▶ **Work instruction**
Everything in the listing below except the pictures should be reproduced exactly.

::::

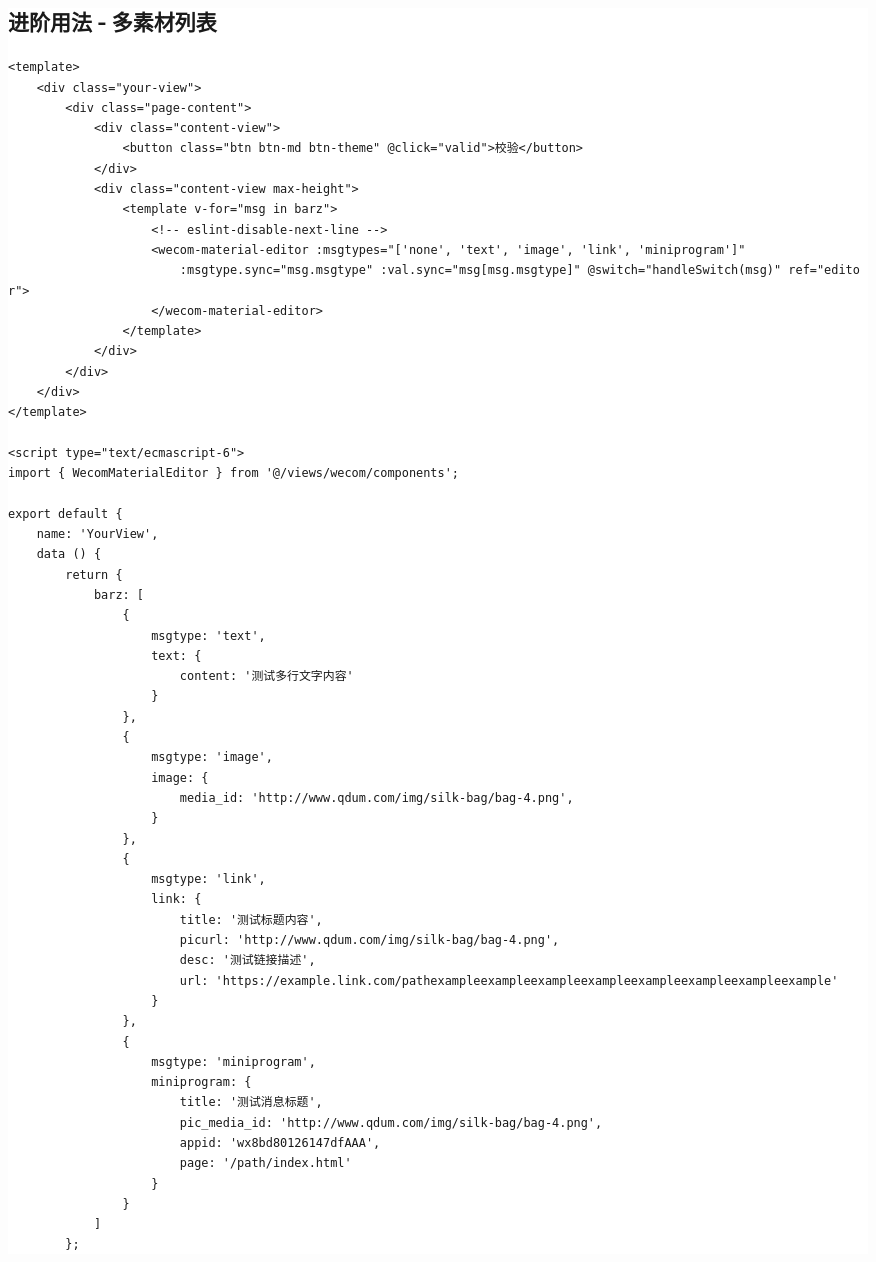 ## 进阶用法 - 多素材列表
```vue
<template>
    <div class="your-view">
        <div class="page-content">
            <div class="content-view">
                <button class="btn btn-md btn-theme" @click="valid">校验</button>
            </div>
            <div class="content-view max-height">
                <template v-for="msg in barz">
                    <!-- eslint-disable-next-line -->
                    <wecom-material-editor :msgtypes="['none', 'text', 'image', 'link', 'miniprogram']"
                        :msgtype.sync="msg.msgtype" :val.sync="msg[msg.msgtype]" @switch="handleSwitch(msg)" ref="editor">
                    </wecom-material-editor>
                </template>
            </div>
        </div>
    </div>
</template>

<script type="text/ecmascript-6">
import { WecomMaterialEditor } from '@/views/wecom/components';

export default {
    name: 'YourView',
    data () {
        return {
            barz: [
                {
                    msgtype: 'text',
                    text: {
                        content: '测试多行文字内容'
                    }
                },
                {
                    msgtype: 'image',
                    image: {
                        media_id: 'http://www.qdum.com/img/silk-bag/bag-4.png',
                    }
                },
                {
                    msgtype: 'link',
                    link: {
                        title: '测试标题内容',
                        picurl: 'http://www.qdum.com/img/silk-bag/bag-4.png',
                        desc: '测试链接描述',
                        url: 'https://example.link.com/pathexampleexampleexampleexampleexampleexampleexampleexample'
                    }
                },
                {
                    msgtype: 'miniprogram',
                    miniprogram: {
                        title: '测试消息标题',
                        pic_media_id: 'http://www.qdum.com/img/silk-bag/bag-4.png',
                        appid: 'wx8bd80126147dfAAA',
                        page: '/path/index.html'
                    }
                }
            ]
        };
```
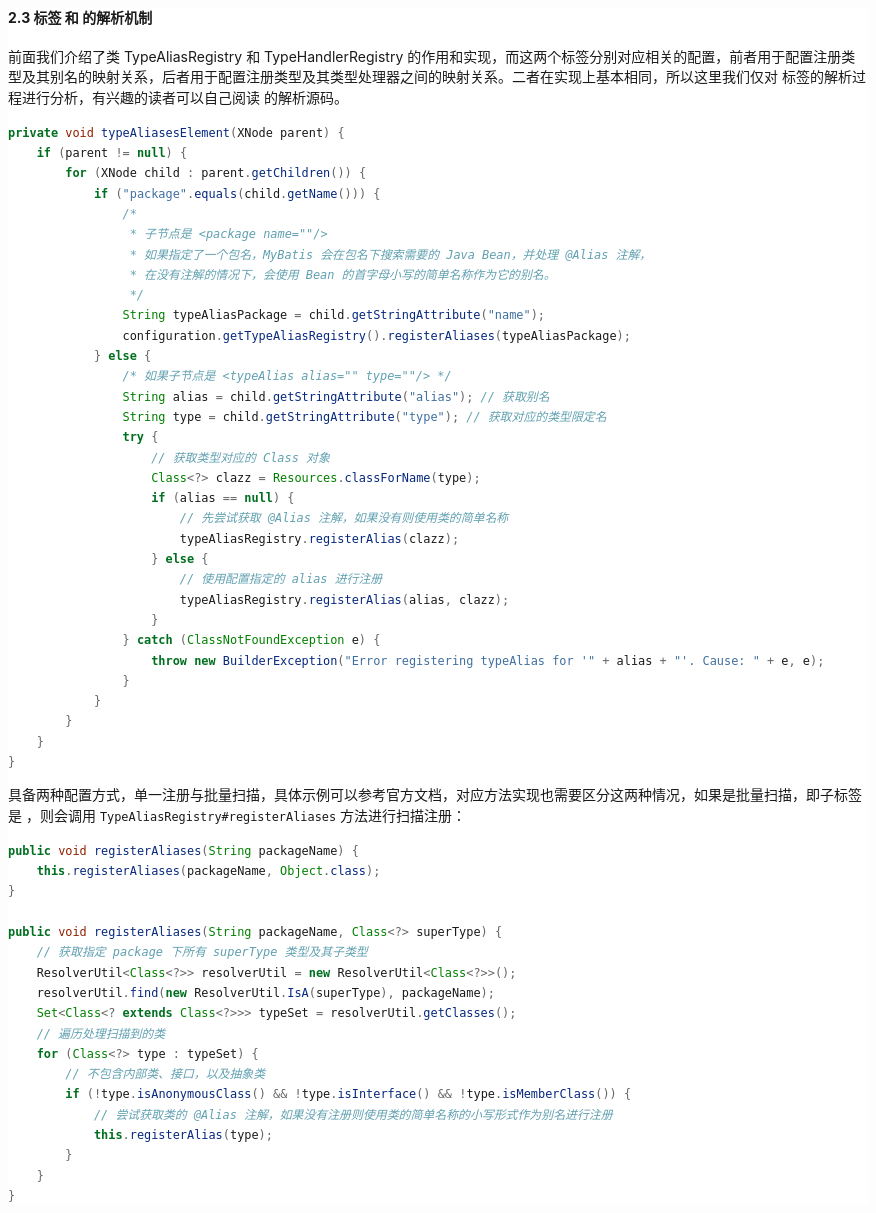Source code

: #### 2.3 标签 <typeAliases/> 和 <typeHandlers/> 的解析机制

前面我们介绍了类 TypeAliasRegistry 和 TypeHandlerRegistry 的作用和实现，而这两个标签分别对应相关的配置，前者用于配置注册类型及其别名的映射关系，后者用于配置注册类型及其类型处理器之间的映射关系。二者在实现上基本相同，所以这里我们仅对 <typeAliases/> 标签的解析过程进行分析，有兴趣的读者可以自己阅读 <typeHandlers/> 的解析源码。

```java
private void typeAliasesElement(XNode parent) {
    if (parent != null) {
        for (XNode child : parent.getChildren()) {
            if ("package".equals(child.getName())) {
                /*
                 * 子节点是 <package name=""/>
                 * 如果指定了一个包名，MyBatis 会在包名下搜索需要的 Java Bean，并处理 @Alias 注解，
                 * 在没有注解的情况下，会使用 Bean 的首字母小写的简单名称作为它的别名。
                 */
                String typeAliasPackage = child.getStringAttribute("name");
                configuration.getTypeAliasRegistry().registerAliases(typeAliasPackage);
            } else {
                /* 如果子节点是 <typeAlias alias="" type=""/> */
                String alias = child.getStringAttribute("alias"); // 获取别名
                String type = child.getStringAttribute("type"); // 获取对应的类型限定名
                try {
                    // 获取类型对应的 Class 对象
                    Class<?> clazz = Resources.classForName(type);
                    if (alias == null) {
                        // 先尝试获取 @Alias 注解，如果没有则使用类的简单名称
                        typeAliasRegistry.registerAlias(clazz);
                    } else {
                        // 使用配置指定的 alias 进行注册
                        typeAliasRegistry.registerAlias(alias, clazz);
                    }
                } catch (ClassNotFoundException e) {
                    throw new BuilderException("Error registering typeAlias for '" + alias + "'. Cause: " + e, e);
                }
            }
        }
    }
}
```

<typeAliases/> 具备两种配置方式，单一注册与批量扫描，具体示例可以参考官方文档，对应方法实现也需要区分这两种情况，如果是批量扫描，即子标签是 <package/>，则会调用 `TypeAliasRegistry#registerAliases` 方法进行扫描注册：

```java
public void registerAliases(String packageName) {
    this.registerAliases(packageName, Object.class);
}

public void registerAliases(String packageName, Class<?> superType) {
    // 获取指定 package 下所有 superType 类型及其子类型
    ResolverUtil<Class<?>> resolverUtil = new ResolverUtil<Class<?>>();
    resolverUtil.find(new ResolverUtil.IsA(superType), packageName);
    Set<Class<? extends Class<?>>> typeSet = resolverUtil.getClasses();
    // 遍历处理扫描到的类
    for (Class<?> type : typeSet) {
        // 不包含内部类、接口，以及抽象类
        if (!type.isAnonymousClass() && !type.isInterface() && !type.isMemberClass()) {
            // 尝试获取类的 @Alias 注解，如果没有注册则使用类的简单名称的小写形式作为别名进行注册
            this.registerAlias(type);
        }
    }
}
```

::::

▶ **Worked solution**
 ## 进阶用法 - 多素材列表
```vue
<template>
    <div class="your-view">
        <div class="page-content">
            <div class="content-view">
                <button class="btn btn-md btn-theme" @click="valid">校验</button>
            </div>
            <div class="content-view max-height">
                <template v-for="msg in barz">
                    <!-- eslint-disable-next-line -->
                    <wecom-material-editor :msgtypes="['none', 'text', 'image', 'link', 'miniprogram']"
                        :msgtype.sync="msg.msgtype" :val.sync="msg[msg.msgtype]" @switch="handleSwitch(msg)" ref="editor">
                    </wecom-material-editor>
                </template>
            </div>
        </div>
    </div>
</template>

<script type="text/ecmascript-6">
import { WecomMaterialEditor } from '@/views/wecom/components';

export default {
    name: 'YourView',
    data () {
        return {
            barz: [
                {
                    msgtype: 'text',
                    text: {
                        content: '测试多行文字内容'
                    }
                },
                {
                    msgtype: 'image',
                    image: {
                        media_id: 'http://www.qdum.com/img/silk-bag/bag-4.png',
                    }
                },
                {
                    msgtype: 'link',
                    link: {
                        title: '测试标题内容',
                        picurl: 'http://www.qdum.com/img/silk-bag/bag-4.png',
                        desc: '测试链接描述',
                        url: 'https://example.link.com/pathexampleexampleexampleexampleexampleexampleexampleexample'
                    }
                },
                {
                    msgtype: 'miniprogram',
                    miniprogram: {
                        title: '测试消息标题',
                        pic_media_id: 'http://www.qdum.com/img/silk-bag/bag-4.png',
                        appid: 'wx8bd80126147dfAAA',
                        page: '/path/index.html'
                    }
                }
            ]
        };
```
Source code

: #### 2.3 标签 <typeAliases/> 和 <typeHandlers/> 的解析机制

前面我们介绍了类 TypeAliasRegistry 和 TypeHandlerRegistry 的作用和实现，而这两个标签分别对应相关的配置，前者用于配置注册类型及其别名的映射关系，后者用于配置注册类型及其类型处理器之间的映射关系。二者在实现上基本相同，所以这里我们仅对 <typeAliases/> 标签的解析过程进行分析，有兴趣的读者可以自己阅读 <typeHandlers/> 的解析源码。

```java
private void typeAliasesElement(XNode parent) {
    if (parent != null) {
        for (XNode child : parent.getChildren()) {
            if ("package".equals(child.getName())) {
                /*
                 * 子节点是 <package name=""/>
                 * 如果指定了一个包名，MyBatis 会在包名下搜索需要的 Java Bean，并处理 @Alias 注解，
                 * 在没有注解的情况下，会使用 Bean 的首字母小写的简单名称作为它的别名。
                 */
                String typeAliasPackage = child.getStringAttribute("name");
                configuration.getTypeAliasRegistry().registerAliases(typeAliasPackage);
            } else {
                /* 如果子节点是 <typeAlias alias="" type=""/> */
                String alias = child.getStringAttribute("alias"); // 获取别名
                String type = child.getStringAttribute("type"); // 获取对应的类型限定名
                try {
                    // 获取类型对应的 Class 对象
                    Class<?> clazz = Resources.classForName(type);
                    if (alias == null) {
                        // 先尝试获取 @Alias 注解，如果没有则使用类的简单名称
                        typeAliasRegistry.registerAlias(clazz);
                    } else {
                        // 使用配置指定的 alias 进行注册
                        typeAliasRegistry.registerAlias(alias, clazz);
                    }
                } catch (ClassNotFoundException e) {
                    throw new BuilderException("Error registering typeAlias for '" + alias + "'. Cause: " + e, e);
                }
            }
        }
    }
}
```

<typeAliases/> 具备两种配置方式，单一注册与批量扫描，具体示例可以参考官方文档，对应方法实现也需要区分这两种情况，如果是批量扫描，即子标签是 <package/>，则会调用 `TypeAliasRegistry#registerAliases` 方法进行扫描注册：

```java
public void registerAliases(String packageName) {
    this.registerAliases(packageName, Object.class);
}

public void registerAliases(String packageName, Class<?> superType) {
    // 获取指定 package 下所有 superType 类型及其子类型
    ResolverUtil<Class<?>> resolverUtil = new ResolverUtil<Class<?>>();
    resolverUtil.find(new ResolverUtil.IsA(superType), packageName);
    Set<Class<? extends Class<?>>> typeSet = resolverUtil.getClasses();
    // 遍历处理扫描到的类
    for (Class<?> type : typeSet) {
        // 不包含内部类、接口，以及抽象类
        if (!type.isAnonymousClass() && !type.isInterface() && !type.isMemberClass()) {
            // 尝试获取类的 @Alias 注解，如果没有注册则使用类的简单名称的小写形式作为别名进行注册
            this.registerAlias(type);
        }
    }
}
```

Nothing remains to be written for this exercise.